Saved entries
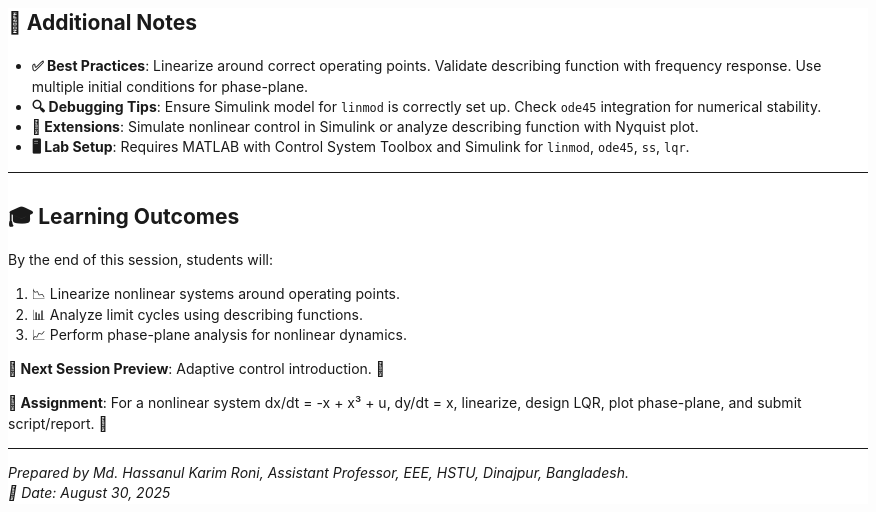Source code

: 
## 📌 Additional Notes
- **✅ Best Practices**: Linearize around correct operating points. Validate describing function with frequency response. Use multiple initial conditions for phase-plane.
- **🔍 Debugging Tips**: Ensure Simulink model for `linmod` is correctly set up. Check `ode45` integration for numerical stability.
- **🚀 Extensions**: Simulate nonlinear control in Simulink or analyze describing function with Nyquist plot.
- **🖥️ Lab Setup**: Requires MATLAB with Control System Toolbox and Simulink for `linmod`, `ode45`, `ss`, `lqr`.

---

## 🎓 Learning Outcomes
By the end of this session, students will:
1. 📉 Linearize nonlinear systems around operating points.
2. 📊 Analyze limit cycles using describing functions.
3. 📈 Perform phase-plane analysis for nonlinear dynamics.

**📅 Next Session Preview**: Adaptive control introduction. 🔄

**📝 Assignment**: For a nonlinear system dx/dt = -x + x³ + u, dy/dt = x, linearize, design LQR, plot phase-plane, and submit script/report. 📄

---

*Prepared by Md. Hassanul Karim Roni, Assistant Professor, EEE, HSTU, Dinajpur, Bangladesh.*  
*📅 Date: August 30, 2025*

_BRIEF_
Copy out every entry exactly as written, but not the pictures.

_SOLUTION FOR THIS EXERCISE_
Source code

: 
## 📌 Additional Notes
- **✅ Best Practices**: Linearize around correct operating points. Validate describing function with frequency response. Use multiple initial conditions for phase-plane.
- **🔍 Debugging Tips**: Ensure Simulink model for `linmod` is correctly set up. Check `ode45` integration for numerical stability.
- **🚀 Extensions**: Simulate nonlinear control in Simulink or analyze describing function with Nyquist plot.
- **🖥️ Lab Setup**: Requires MATLAB with Control System Toolbox and Simulink for `linmod`, `ode45`, `ss`, `lqr`.

---

## 🎓 Learning Outcomes
By the end of this session, students will:
1. 📉 Linearize nonlinear systems around operating points.
2. 📊 Analyze limit cycles using describing functions.
3. 📈 Perform phase-plane analysis for nonlinear dynamics.

**📅 Next Session Preview**: Adaptive control introduction. 🔄

**📝 Assignment**: For a nonlinear system dx/dt = -x + x³ + u, dy/dt = x, linearize, design LQR, plot phase-plane, and submit script/report. 📄

---

*Prepared by Md. Hassanul Karim Roni, Assistant Professor, EEE, HSTU, Dinajpur, Bangladesh.*  
*📅 Date: August 30, 2025*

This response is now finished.